Lovingly, Dallas (Left) $2000
Fengs (Right) $2000
To Purchase Contact 23 Sandy Gallery
A Portrait of Vera - In 1926 Dallas & Vera Mosebar White sailed from San Francisco to work as nurses in China. They eventually joined Claude & Victoria Miller in Yunnanfu where a compound was established. Young, energetic and bright with idealistic enthusiasm, they proceeded to set up clinics and reach out to the local people of Yunnan and Miao tribe of interior China.
Soon the family of Dallas & Vera White grew as two daughters were added to their household.
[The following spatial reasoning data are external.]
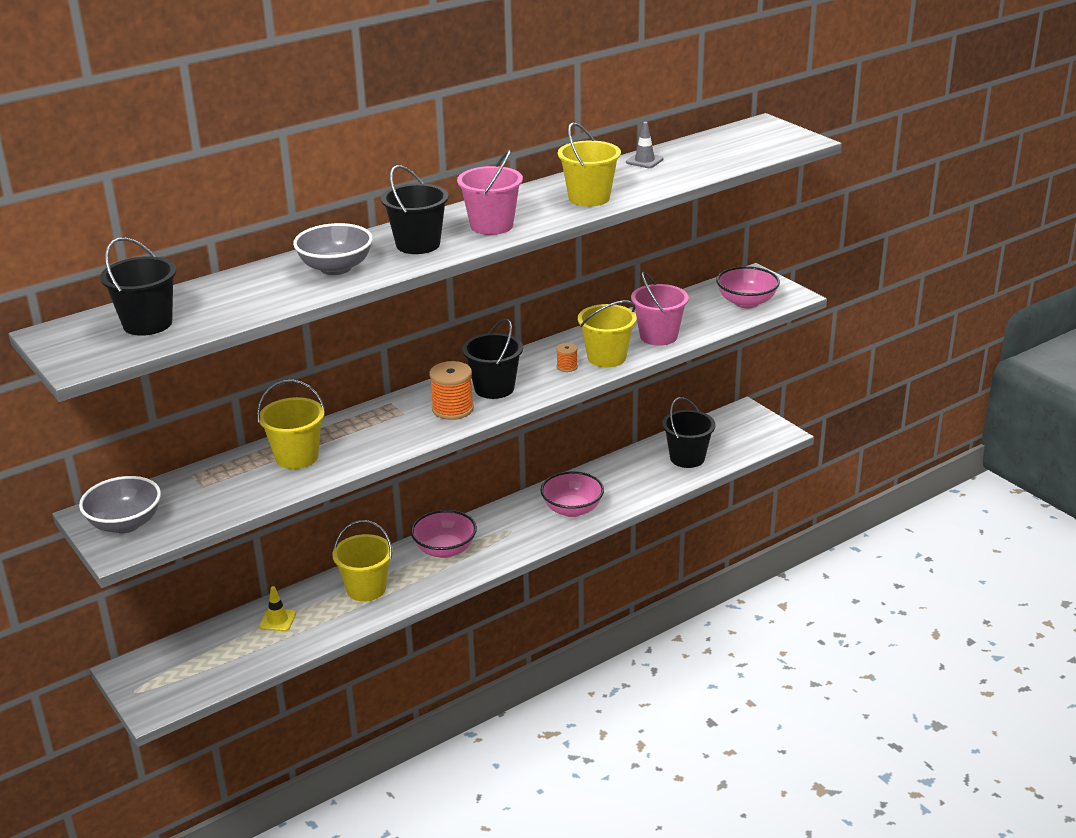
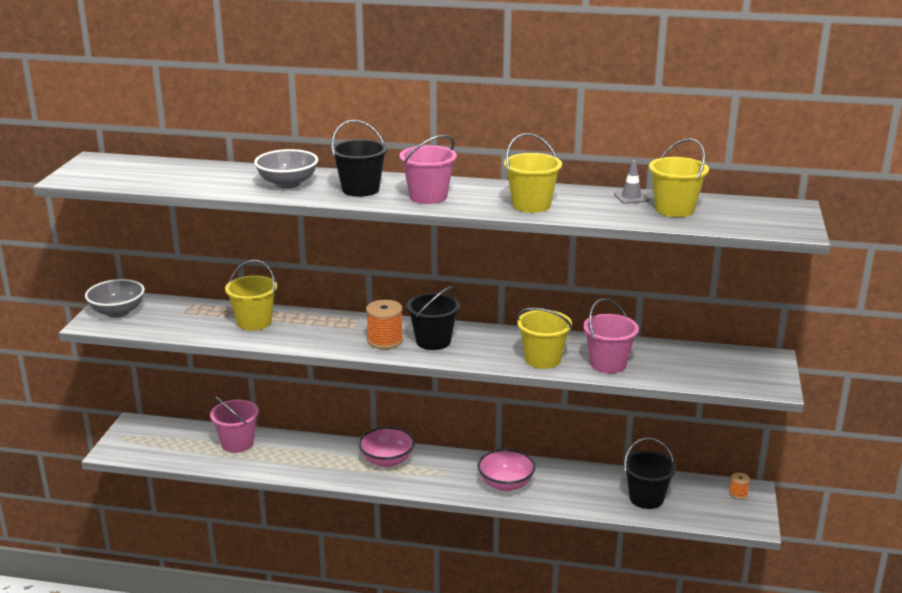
camera: 45 degrees right, 5 degrees down
black bucket [100,237,176,336] -> none
yellow traffic cone [259,586,296,631] -> pink bucket [210,396,259,453]
yellow bucket [332,520,393,602] -> yellow bucket moved to [649,138,709,217]
orange spool [556,343,578,372] -> orange spool moved to [729,473,750,499]
pink bowl [716,266,780,308] -> none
They faithfully wrote the family “back home” chronicling the intricacies of daily life in a foreign country, introducing the new granddaughters and hoping to ease the pain of separation.
Periodically Dallas and Claude traveled on foot for days to visit local villages, leaving the women to handle the running of the compound with the assistance of servants. In 1931 while on one of those “itinerating” trips the men received word to “make haste” and immediately return home because something terrible had happened. Walking and running they doubled their normal time and covered five miles an hour, hiking sunup to sundown, completing 12 days travel in 6 1/2 days. At last they learned that both women had been tragically murdered leaving Claude alone and Dallas a widower with two infant daughters.
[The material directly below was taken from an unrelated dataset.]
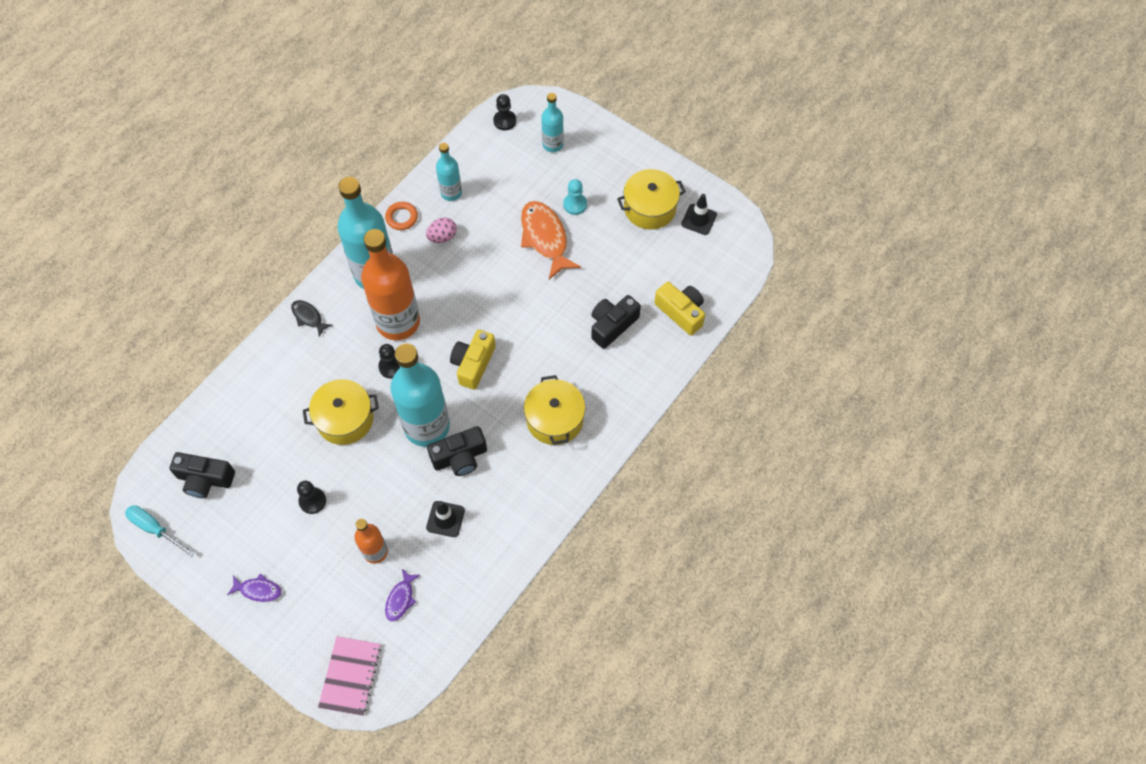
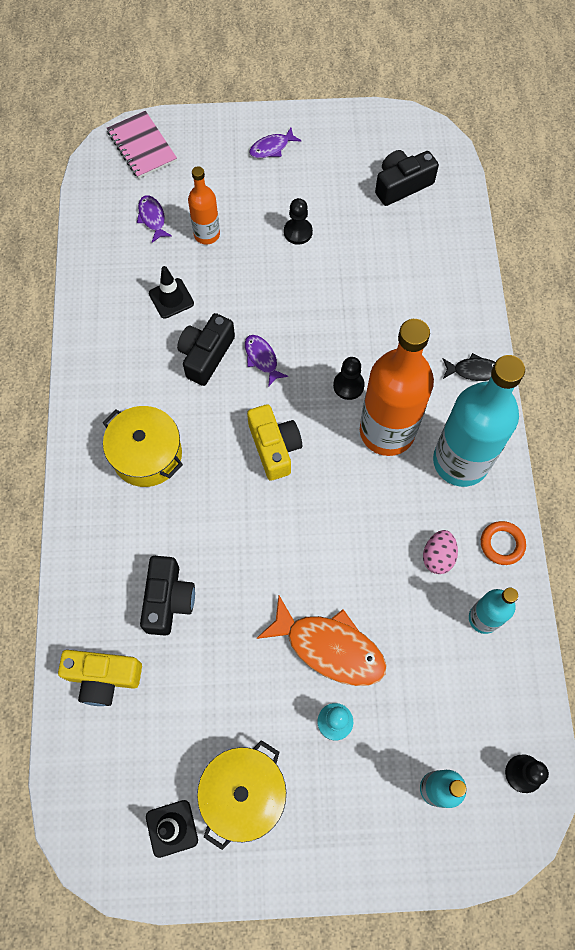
camera: 140 degrees right, 5 degrees up
turquoise screwdriver [125,505,195,557] -> none
yellow pot [303,379,379,445] -> none
turquoise bottle [390,343,450,447] -> purple fish [245,335,288,387]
Growing up, I heard bits and pieces of this sensational story numerous times from my mother. I poured over old black and white photographs and piles of fragile handwritten letters with Chinese postmarks, searching for clues to the real identity of Vera White. This body of work pays tribute to my grandmother, Vera, through a series of fabric pieces where images of those vintage letters are screen printed over large batik portraits. In reading the letters and producing this work, I feel I have come to know her.
About this Work - Lovingly, Dallas
Batik on cotton poplin with silkscreen images of vintage letters layered over batik. Tiny attached relief silver figures on bottom right corner. These ornaments were originally stitched on the hats of Chinese children. 27 x 54 inches. One of a kind.
After the untimely death of his wife, Vera, Dallas White struggled to write his wife’s parents of the tragic loss. Here he is shown holding both daughters, my mother being the child on the right. Screen printed over the top of their images are pages of his letter breaking the sad news.
About this Work - Fengs
Batik on cotton poplin with silkscreen images of vintage letters layered over batik. Tiny attached relief silver figures on bottom left corner. These ornaments were originally stitched on the hats of Chinese children. 31.5 x 53.75 inches. One of a kind.
After Vera’s death, Dallas chose to stay in China and continue his work with the local people. Chinese worker, Dora Feng helped to raise his two young daughters. Text printed over this image of Mr. and Mrs. Feng tell the “Folks at Home” of life in Yunnanfu and experiences surrounding the wedding of the Fengs.